:: Material shown ::

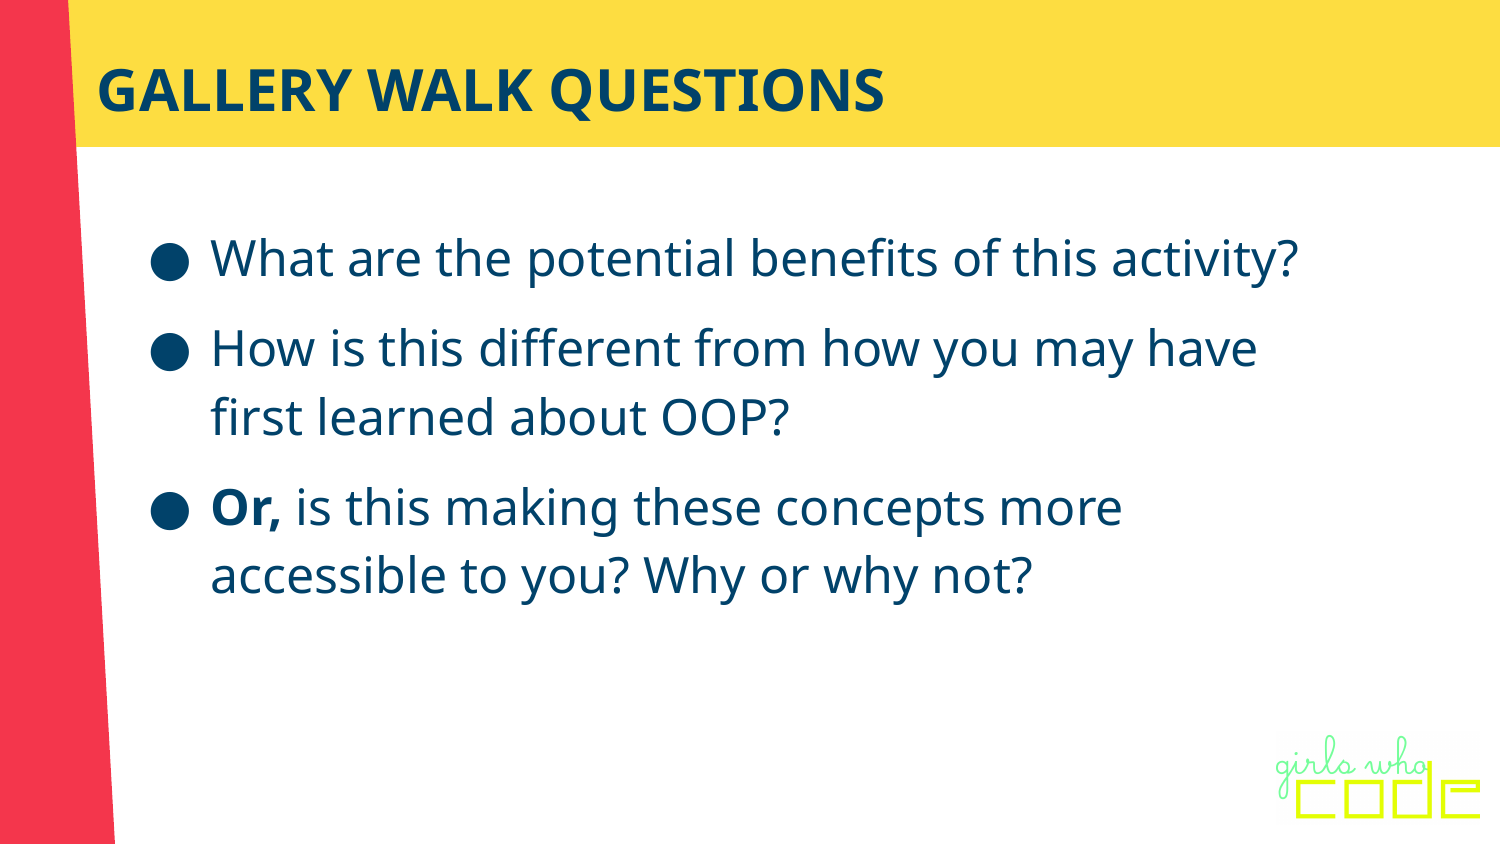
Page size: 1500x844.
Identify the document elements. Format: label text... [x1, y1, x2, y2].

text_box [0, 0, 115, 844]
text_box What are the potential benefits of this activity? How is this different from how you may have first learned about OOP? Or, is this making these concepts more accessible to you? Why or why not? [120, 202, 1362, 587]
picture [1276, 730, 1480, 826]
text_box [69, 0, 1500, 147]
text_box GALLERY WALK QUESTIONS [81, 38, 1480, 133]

:: Exercise prompt ::
Beginning at the line that contains "Identify the document" and ending at the last line above, copy each line without any change.

:: Written solution ::
Identify the document elements. Format: label text... [x1, y1, x2, y2].

text_box [0, 0, 115, 844]
text_box What are the potential benefits of this activity? How is this different from how you may have first learned about OOP? Or, is this making these concepts more accessible to you? Why or why not? [120, 202, 1362, 587]
picture [1276, 730, 1480, 826]
text_box [69, 0, 1500, 147]
text_box GALLERY WALK QUESTIONS [81, 38, 1480, 133]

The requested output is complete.